08 Jul 2016

History:

Lost Capitol Hill: The National Capitol Brewing Co.

AC TNToday is a day off for most people, and thus time for another rerun (This rerun was meant to run on Monday, but didn’t because we were taking the day off too and oops! Sorry about that. –MHC). And, as it’s the 4th of July, the appropriate topic is beer. I am particularly pleased to dig this old column up, as in my original introduction, I wrote of my hopes of there being a brewery on the Hill again – and it looks like we will not only have that soon, but it will be named after the one about which I wrote this piece years ago.
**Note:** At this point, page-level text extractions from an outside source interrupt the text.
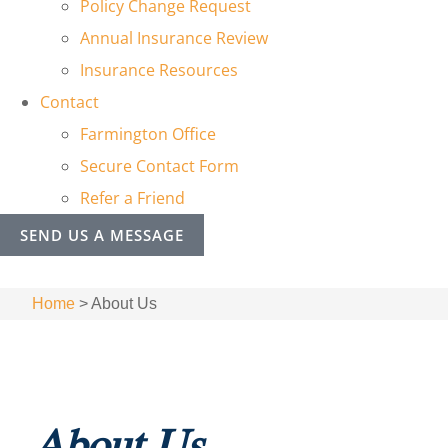
Policy Change Request
Annual Insurance Review
Insurance Resources
Contact
Farmington Office
Secure Contact Form
Refer a Friend
SEND US A MESSAGE
Home
>
About Us
About Us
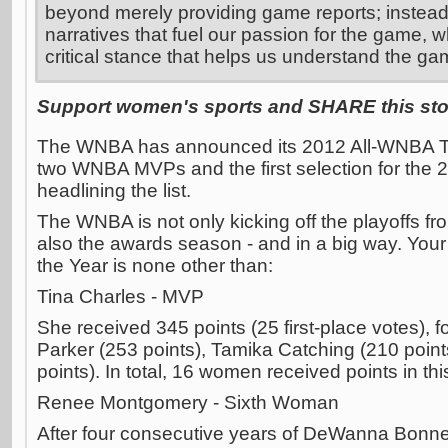
beyond merely providing game reports; instead
narratives that fuel our passion for the game, w
critical stance that helps us understand the ga
Support women's sports and SHARE this stor
The WNBA has announced its 2012 All-WNBA Tea
two WNBA MVPs and the first selection for th
headlining the list.
The WNBA is not only kicking off the playoffs 
also the awards season - and in a big way. Yo
the Year is none other than:
Tina Charles - MVP
She received 345 points (25 first-place votes),
Parker (253 points), Tamika Catching (210 poi
points). In total, 16 women received points in thi
Renee Montgomery - Sixth Woman
After four consecutive years of DeWanna Bonne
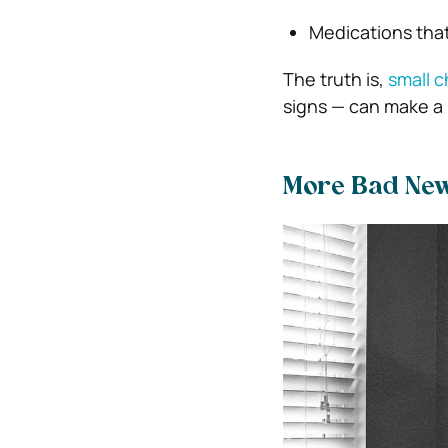
Medications that
The truth is,
small 
signs — can make a 
More Bad Ne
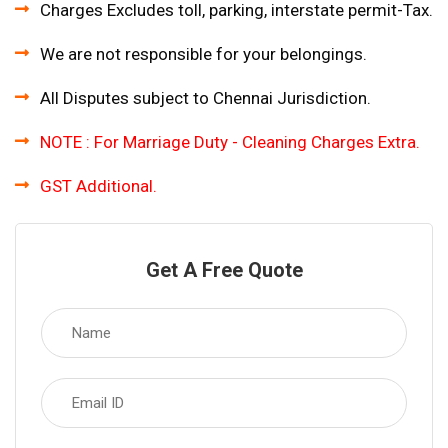
Charges Excludes toll, parking, interstate permit-Tax.
We are not responsible for your belongings.
All Disputes subject to Chennai Jurisdiction.
NOTE : For Marriage Duty - Cleaning Charges Extra.
GST Additional.
Get A Free Quote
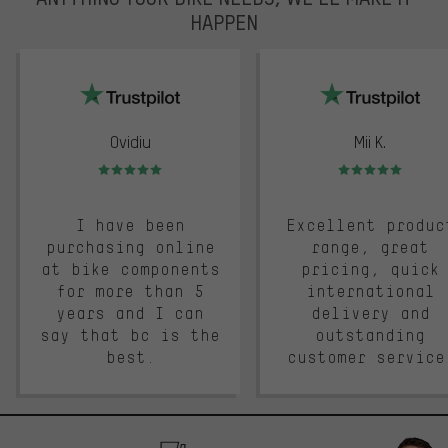
HAPPEN
trustpilot
Ovidiu
Mii K.
Rating: 5 of 5
Rating: 5 of 5
I have been
Excellent produc
purchasing online
range, great
at bike components
pricing, quick
for more than 5
international
years and I can
delivery and
say that bc is the
outstanding
best.
customer service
Albert Carry (pic), born in Hechingen, Germany, arrived in DC in 1886. He bought a brewery on in the 500 block of 4th St., NE, but sold it a few years later. With the profits, he built a new brewery on the square bounded by 13th, 14th, D and E Streets, SE – the very location of our Safeway today. The National Capital Brewery, as it was called, opened to great fanfare in 1891. The Washington Star wrote about it thus:

A brewery that turns out 100,000 barrels of first-class pure beer every year for local consumption solely is a big institution for any city, and yet Washington has recently had just such an addition made to its business enterprises in the National Capital Brewery. Organized by Washington men, officered by Washington men, and with every share of its stock owned here at home, it would seem to be a local enterprise first last and all the time.

The article goes on to describe the purity of the beer, as well as the cleanliness of the establishment itself. A press officer couldn’t have done a better job.

The National Capitol Brewing Co. brewery in 1917 (shorpy.com)

The National Capitol Brewing Co. brewery in 1917 (shorpy.com)

About 20 years later, on October 2 1912, the brewery was once again in the news, though not in a way to please Mr. Carry:

1 Body in Furnace; 1 Dead by Bullet
A mass of charred bones and human teeth, raked yesterday from an ashpit of a giant boiler in the engine room of the National Capital Brewing Company, and the dead body of Lentte L. Jett, fireman at the brewery, lying at his home with a self-inflicted bullet wound in his head, furnish a deep mystery which is baffling the police.
The bones are believed to be all that remain of Arthur A. Webster, at one time a close friend of Jett, and who disappeared on September 17 after he was seen to enter the brewery.

The brewery survived this negative publicity, but was not able to survive the threat of prohibition, switching to making ice cream in 1914, with Carry selling the business in 1918.
Today, none of the imposing building that Carry had built in 1891 remains, and only a few old newspaper articles remain to remind us of the beer-brewing aspirations, first met, then faded, of our predecessors on the Hill.
Thanks to the folks at shorpy.com as well a capitolhillhistory.org for the information they have posted about this.